■ **TASK**
Replace "Stok Kodu" with "Ürün Kodu" throughout the entries and write out the lines again with nothing else changed.

□ □ □ □ □

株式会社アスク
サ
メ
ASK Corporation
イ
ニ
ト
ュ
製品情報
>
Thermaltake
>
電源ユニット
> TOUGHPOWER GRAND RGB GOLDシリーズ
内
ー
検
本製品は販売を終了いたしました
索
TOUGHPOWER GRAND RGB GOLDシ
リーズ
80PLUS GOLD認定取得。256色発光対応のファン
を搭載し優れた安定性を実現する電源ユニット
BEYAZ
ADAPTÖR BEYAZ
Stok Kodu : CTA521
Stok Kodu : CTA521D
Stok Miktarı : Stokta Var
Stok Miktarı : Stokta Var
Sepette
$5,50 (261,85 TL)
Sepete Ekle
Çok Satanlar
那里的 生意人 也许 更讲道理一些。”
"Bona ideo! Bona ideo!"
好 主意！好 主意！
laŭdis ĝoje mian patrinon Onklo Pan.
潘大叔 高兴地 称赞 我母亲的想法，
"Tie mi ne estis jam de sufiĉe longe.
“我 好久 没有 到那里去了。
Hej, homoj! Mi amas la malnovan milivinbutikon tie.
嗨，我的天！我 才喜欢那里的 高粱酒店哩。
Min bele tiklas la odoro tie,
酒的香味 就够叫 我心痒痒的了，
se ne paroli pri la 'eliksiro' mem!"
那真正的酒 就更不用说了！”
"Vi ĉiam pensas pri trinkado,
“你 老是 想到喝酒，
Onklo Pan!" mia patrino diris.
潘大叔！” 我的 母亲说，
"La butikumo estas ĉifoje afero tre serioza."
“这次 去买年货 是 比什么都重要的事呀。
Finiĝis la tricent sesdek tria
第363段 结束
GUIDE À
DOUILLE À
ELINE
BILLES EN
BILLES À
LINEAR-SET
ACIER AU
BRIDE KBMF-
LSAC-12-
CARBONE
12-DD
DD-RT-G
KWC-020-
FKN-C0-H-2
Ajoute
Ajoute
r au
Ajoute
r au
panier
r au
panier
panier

□ □ □ □ □

■ **ANSWER BOX**
株式会社アスク
サ
メ
ASK Corporation
イ
ニ
ト
ュ
製品情報
>
Thermaltake
>
電源ユニット
> TOUGHPOWER GRAND RGB GOLDシリーズ
内
ー
検
本製品は販売を終了いたしました
索
TOUGHPOWER GRAND RGB GOLDシ
リーズ
80PLUS GOLD認定取得。256色発光対応のファン
を搭載し優れた安定性を実現する電源ユニット
BEYAZ
ADAPTÖR BEYAZ
Ürün Kodu : CTA521
Ürün Kodu : CTA521D
Stok Miktarı : Stokta Var
Stok Miktarı : Stokta Var
Sepette
$5,50 (261,85 TL)
Sepete Ekle
Çok Satanlar
那里的 生意人 也许 更讲道理一些。”
"Bona ideo! Bona ideo!"
好 主意！好 主意！
laŭdis ĝoje mian patrinon Onklo Pan.
潘大叔 高兴地 称赞 我母亲的想法，
"Tie mi ne estis jam de sufiĉe longe.
“我 好久 没有 到那里去了。
Hej, homoj! Mi amas la malnovan milivinbutikon tie.
嗨，我的天！我 才喜欢那里的 高粱酒店哩。
Min bele tiklas la odoro tie,
酒的香味 就够叫 我心痒痒的了，
se ne paroli pri la 'eliksiro' mem!"
那真正的酒 就更不用说了！”
"Vi ĉiam pensas pri trinkado,
“你 老是 想到喝酒，
Onklo Pan!" mia patrino diris.
潘大叔！” 我的 母亲说，
"La butikumo estas ĉifoje afero tre serioza."
“这次 去买年货 是 比什么都重要的事呀。
Finiĝis la tricent sesdek tria
第363段 结束
GUIDE À
DOUILLE À
ELINE
BILLES EN
BILLES À
LINEAR-SET
ACIER AU
BRIDE KBMF-
LSAC-12-
CARBONE
12-DD
DD-RT-G
KWC-020-
FKN-C0-H-2
Ajoute
Ajoute
r au
Ajoute
r au
panier
r au
panier
panier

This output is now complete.